Some version control systems make “branches” into magical things, often distinguishing them from the “main line” or “trunk”, while others discuss the concept as though it were very different from commits. But in Git there are no branches as separate entities: there are only blobs, trees and commits. Since a commit can have one or more parents, and those commits can have parents, this is what allows a single commit to be treated like a branch: because it knows the whole history that led up to it.
You can examine all the top-level, referenced commits at any time using the branch
command:
$ git branch -v
* master 5f1bc85 Initial commit
Say it with me: A branch is nothing more than a named reference to a commit. In this way, branches and tags are identical, with the sole exception that tags can have their own descriptions, just like the commits they reference. Branches are just names, but tags are descriptive, well, “tags”.
But the fact is, we don’t really need to use aliases at all. For example, if I wanted to, I could reference everything in the repository using only the hash ids of its commits. Here’s me being straight up loco and resetting the head of my working tree to a particular commit:
$ git reset --hard 5f1bc85
The –hard option says to erase all changes currently in my working tree, whether they’ve been registered for a checkin or not (more will be said about this command later). A safer way to do the same thing is by using checkout
:
$ git checkout 5f1bc85
The difference here is that changed files in my working tree are preserved.
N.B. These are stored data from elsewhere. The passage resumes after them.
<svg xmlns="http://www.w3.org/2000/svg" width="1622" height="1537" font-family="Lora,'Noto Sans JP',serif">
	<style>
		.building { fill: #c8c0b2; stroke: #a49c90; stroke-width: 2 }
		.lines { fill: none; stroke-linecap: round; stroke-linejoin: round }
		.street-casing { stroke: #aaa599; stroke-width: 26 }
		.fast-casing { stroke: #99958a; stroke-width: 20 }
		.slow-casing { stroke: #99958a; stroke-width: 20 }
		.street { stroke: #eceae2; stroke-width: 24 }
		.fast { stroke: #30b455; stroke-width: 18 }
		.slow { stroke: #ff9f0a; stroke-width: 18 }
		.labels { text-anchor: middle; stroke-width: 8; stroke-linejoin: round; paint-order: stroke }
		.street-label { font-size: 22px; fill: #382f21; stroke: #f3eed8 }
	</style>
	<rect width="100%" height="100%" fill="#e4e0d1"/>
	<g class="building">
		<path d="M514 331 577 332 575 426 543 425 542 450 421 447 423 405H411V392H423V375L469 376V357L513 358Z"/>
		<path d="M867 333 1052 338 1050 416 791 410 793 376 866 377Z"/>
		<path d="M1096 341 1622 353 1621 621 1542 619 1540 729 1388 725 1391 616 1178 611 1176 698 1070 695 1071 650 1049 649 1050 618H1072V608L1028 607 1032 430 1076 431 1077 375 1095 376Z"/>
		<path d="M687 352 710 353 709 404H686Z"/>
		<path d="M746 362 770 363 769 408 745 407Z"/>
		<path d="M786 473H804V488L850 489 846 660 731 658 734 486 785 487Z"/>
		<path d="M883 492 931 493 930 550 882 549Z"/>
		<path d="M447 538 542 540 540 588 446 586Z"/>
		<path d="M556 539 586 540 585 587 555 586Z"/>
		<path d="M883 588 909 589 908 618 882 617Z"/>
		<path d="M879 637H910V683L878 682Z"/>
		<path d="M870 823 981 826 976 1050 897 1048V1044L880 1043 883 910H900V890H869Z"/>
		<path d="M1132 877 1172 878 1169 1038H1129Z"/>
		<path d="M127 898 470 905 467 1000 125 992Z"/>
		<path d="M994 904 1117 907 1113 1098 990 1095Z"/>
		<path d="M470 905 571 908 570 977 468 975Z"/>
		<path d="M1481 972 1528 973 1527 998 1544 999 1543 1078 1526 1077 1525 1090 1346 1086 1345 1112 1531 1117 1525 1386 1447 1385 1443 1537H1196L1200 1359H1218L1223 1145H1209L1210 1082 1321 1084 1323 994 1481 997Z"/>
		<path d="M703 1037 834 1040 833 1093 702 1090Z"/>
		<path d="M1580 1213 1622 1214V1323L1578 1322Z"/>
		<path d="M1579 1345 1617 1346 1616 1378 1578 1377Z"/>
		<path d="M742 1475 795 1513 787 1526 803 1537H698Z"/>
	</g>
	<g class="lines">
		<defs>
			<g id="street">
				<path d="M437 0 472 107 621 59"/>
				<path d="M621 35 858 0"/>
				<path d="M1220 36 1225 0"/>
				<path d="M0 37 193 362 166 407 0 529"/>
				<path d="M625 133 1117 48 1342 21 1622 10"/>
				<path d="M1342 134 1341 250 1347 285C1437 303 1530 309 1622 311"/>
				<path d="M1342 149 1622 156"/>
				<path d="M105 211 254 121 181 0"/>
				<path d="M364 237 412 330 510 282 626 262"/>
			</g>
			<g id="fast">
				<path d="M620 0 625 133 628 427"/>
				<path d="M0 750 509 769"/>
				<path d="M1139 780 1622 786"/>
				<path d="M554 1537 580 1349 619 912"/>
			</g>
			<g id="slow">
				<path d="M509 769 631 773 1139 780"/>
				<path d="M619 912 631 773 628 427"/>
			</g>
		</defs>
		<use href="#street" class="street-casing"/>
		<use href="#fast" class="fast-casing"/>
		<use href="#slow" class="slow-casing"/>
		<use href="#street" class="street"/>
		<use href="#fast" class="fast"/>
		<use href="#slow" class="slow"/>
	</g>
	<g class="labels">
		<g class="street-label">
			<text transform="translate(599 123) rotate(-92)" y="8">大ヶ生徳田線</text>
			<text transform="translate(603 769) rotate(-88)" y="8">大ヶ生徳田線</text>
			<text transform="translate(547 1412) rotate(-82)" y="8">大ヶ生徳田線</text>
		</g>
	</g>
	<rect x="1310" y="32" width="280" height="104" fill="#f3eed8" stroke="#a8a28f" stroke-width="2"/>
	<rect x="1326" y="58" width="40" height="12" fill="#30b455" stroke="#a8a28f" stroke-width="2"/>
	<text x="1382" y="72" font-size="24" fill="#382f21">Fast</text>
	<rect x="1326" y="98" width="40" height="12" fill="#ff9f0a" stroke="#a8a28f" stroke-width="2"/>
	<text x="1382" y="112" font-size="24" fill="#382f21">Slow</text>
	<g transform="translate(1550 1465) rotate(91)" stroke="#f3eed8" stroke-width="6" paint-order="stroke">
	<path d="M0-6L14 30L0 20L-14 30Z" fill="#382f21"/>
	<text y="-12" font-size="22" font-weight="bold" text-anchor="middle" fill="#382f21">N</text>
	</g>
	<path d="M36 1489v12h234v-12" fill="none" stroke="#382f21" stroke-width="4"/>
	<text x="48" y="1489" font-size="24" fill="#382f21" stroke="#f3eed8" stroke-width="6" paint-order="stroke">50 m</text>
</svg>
If I pass the -f
option to checkout
, it acts the same in this case to reset --hard
, except that checkout only ever changes the working tree, whereas reset --hard
changes the current branch’s HEAD to reference the specified version of the tree.
Another joy of the commit-based system is that you can rephrase even the most complicated version control terminology using a single vocabulary. For example, if a commit has multiple parents, it’s a “merge commit” — since it merged multiple commits into one. Or, if a commit has multiple children, it represents the ancestor of a “branch”, etc. But really there is no difference between these things to Git: to it, the world is simply a collection of commit objects, each of which holds a tree that references other trees and blobs, which store your data. Anything more complicated than this is simply a device of nomenclature.
Here is a picture of how all these pieces fit together:
To clarify the diagram above and answer common questions about trees:
Trees can contain both blobs and other trees — A tree object holds references to blobs (files) and to other tree objects (subdirectories). This is why they’re called “trees” — they form a hierarchical structure just like a filesystem directory tree.
Trees don’t inherit connections from commits — The arrows in the diagram show that commits point to trees, not the other way around. Trees have no knowledge of which commits reference them. The tree structure is entirely determined by the directory structure at the time of the commit.
A commit always contains exactly one tree — This tree represents the root directory of your project at that moment in time. If the root directory is empty except for subdirectories, the tree won’t directly reference any blobs, but it will reference other trees (the subdirectories).
Why the name “tree”? — Trees are named after the tree data structure in computer science because they naturally form a hierarchy: a root tree can have multiple child trees (subdirectories) and blobs (files) as leaves. When you traverse from a commit through its tree and into sub-trees, you’re walking through a tree structure that mirrors your filesystem.